I offered on a number of occasions to take photos of groups and families and they were so delighted that a 'foreigner' had done it. I restrained myself from asking if I could take one with my own camera too. Once in Nara when two little boys were posing for their mother with one of the hundreds of deer who wander around the temples, I asked mum if she would take one for me with my camera and she happily obliged. I hope to post it on the blog.

Later: 4.45 pm our time.

We have had a wonderful day revisiting old haunts in Kobe. The sun was shining today and the wind had dropped so, although it was cold, it didn't penetrate quite so much. I wore a thermal top which made a difference too.

We left the ship shortly after breakfast and took the Port Liner train into town. We then started walking up towards the Cafe de Paris where George had enjoyed a beer last year and the French Moroccan restaurant owner had made us welcome and given us his card. Across the road I had bought two beautiful old silk and brocade Kimono jackets for the equivalent of $5.00 each...yes five dollars~ I wanted to return to the same shop and have another look. Needless to say it had disappeared, in fact the whole block had been bulldozed! So, as it was too early for beer in the Cafe de Paris which was still there, we sat in a lovely Starbucks coffee house and had the best cup of coffee we've had for some time. The house had originally been owned by an American and it stood in the down town area of Kobe. It was destroyed in the 1995 Kobe earthquake when thousands (5,000) were killed. So the house was rebuilt, in the European area, brick by brick and restored to the same style. It was later bought by Starbucks and is a beautiful and comfortable place to relax.

From there we wandered up towards the Cable Car station. This is a long up hillclimb but we took our time as we had done last year and were rewarded by a marvellous, slow ride to the top of the mountain overlooking Kobe. The views are panoramic and hard to capture on camera but I tried! Last year it was spring and all the blossom was out: it is colder and the fruit trees are bare now at this height but beautiful nonetheless.

We suddenly realised that we had very little money between us and we had planned to have lunch at the top. Fortunately for us the restaurant accepted Visa, (it is quite uncommon in Japan for credit cards to be accepted) so we were able to enjoy a wonderful cold Japanese buffet with delicious hot soup. We had absolutely no idea what we were eating half the time....we decided we were swallowing jellied eels at one point....but it was all delicious. All of this after the egg timer!

The cable car is a treat. You go up very slowly and can take in the city from different angles. We could even see the Explorer in the distance....about the size of a matchbox. We took it both ways although we said today, and remembered saying the same thing last year, 'we should have walked down.' Too late, we had bought a return ticket.

Hardly anyone speaks English in Japan unless you are in an International Hotel, so you have to make yourself understood somehow. We had some wonderful conversations using only our hands...and faces! Someone might manage to ask in broken English or by gesture "where do you come from?" and when you answer 'Canada' they say "Ah so....Olympics, Vancouver".

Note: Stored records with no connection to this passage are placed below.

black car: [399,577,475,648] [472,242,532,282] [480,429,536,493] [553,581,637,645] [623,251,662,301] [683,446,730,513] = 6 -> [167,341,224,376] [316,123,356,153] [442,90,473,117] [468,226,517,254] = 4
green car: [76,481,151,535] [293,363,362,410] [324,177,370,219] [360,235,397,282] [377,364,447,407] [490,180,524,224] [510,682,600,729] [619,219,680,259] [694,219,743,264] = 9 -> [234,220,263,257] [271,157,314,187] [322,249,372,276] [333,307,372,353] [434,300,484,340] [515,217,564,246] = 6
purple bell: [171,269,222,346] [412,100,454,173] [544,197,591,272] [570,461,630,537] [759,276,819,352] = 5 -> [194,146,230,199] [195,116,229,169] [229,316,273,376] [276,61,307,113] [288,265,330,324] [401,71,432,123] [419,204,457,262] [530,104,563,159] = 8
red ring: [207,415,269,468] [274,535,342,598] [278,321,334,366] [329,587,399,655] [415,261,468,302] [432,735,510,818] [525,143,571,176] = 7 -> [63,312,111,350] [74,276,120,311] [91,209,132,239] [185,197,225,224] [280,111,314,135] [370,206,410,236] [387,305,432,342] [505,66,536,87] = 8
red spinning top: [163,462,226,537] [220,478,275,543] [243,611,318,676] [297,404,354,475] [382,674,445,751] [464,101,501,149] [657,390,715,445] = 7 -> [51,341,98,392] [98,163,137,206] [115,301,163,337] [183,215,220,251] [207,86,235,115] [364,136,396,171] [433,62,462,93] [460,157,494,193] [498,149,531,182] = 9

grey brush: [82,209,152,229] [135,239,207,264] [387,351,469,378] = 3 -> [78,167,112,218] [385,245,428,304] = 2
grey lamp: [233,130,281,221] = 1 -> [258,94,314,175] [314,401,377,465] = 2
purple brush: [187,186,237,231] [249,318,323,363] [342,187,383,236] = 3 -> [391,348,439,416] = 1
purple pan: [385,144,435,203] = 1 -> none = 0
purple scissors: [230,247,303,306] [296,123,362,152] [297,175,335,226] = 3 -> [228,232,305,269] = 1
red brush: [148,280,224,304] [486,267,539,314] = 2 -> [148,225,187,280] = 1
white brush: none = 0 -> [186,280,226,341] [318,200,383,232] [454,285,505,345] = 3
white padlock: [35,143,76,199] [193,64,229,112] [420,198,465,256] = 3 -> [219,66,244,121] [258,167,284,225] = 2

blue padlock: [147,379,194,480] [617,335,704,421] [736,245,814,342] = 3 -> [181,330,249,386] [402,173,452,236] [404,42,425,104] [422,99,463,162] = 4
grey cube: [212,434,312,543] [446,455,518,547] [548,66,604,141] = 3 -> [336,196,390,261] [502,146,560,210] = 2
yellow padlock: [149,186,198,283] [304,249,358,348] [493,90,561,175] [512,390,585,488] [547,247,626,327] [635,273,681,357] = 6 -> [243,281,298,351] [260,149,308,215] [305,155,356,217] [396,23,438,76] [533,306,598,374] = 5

We walked all the way back down town to the Port Liner station and returned to the ship. George bought me some chocolates in one of the terminal shops for Valentines Day....I'm not sure he has ever done that before! I was all ready to embarrass him by giving him a card which I bought before leaving home but that little guilt trip will fall flat on its face! Serves me right.

7.45 pm
We are preparing to leave Japan; the ship`s horn has sounded three times, the drummers who welcomed us in Yokohama are thudding us a farewell and I for one am sad to be leaving. The people are warm and friendly and the country is beautiful. I have some photos to prove my point if i ever work out how I managed to put them on last time with my new connection.

Ah we are moving! The lights of Kobe are passing our doors ever so slowly and up in the hills, at about the level of the cable station, is the outline of a sailing ship. It looks to be floating in the darkness. Twinkling lights are spread along the length of the waterfront and reflect across the water as we swish by.....Goodbye Japan.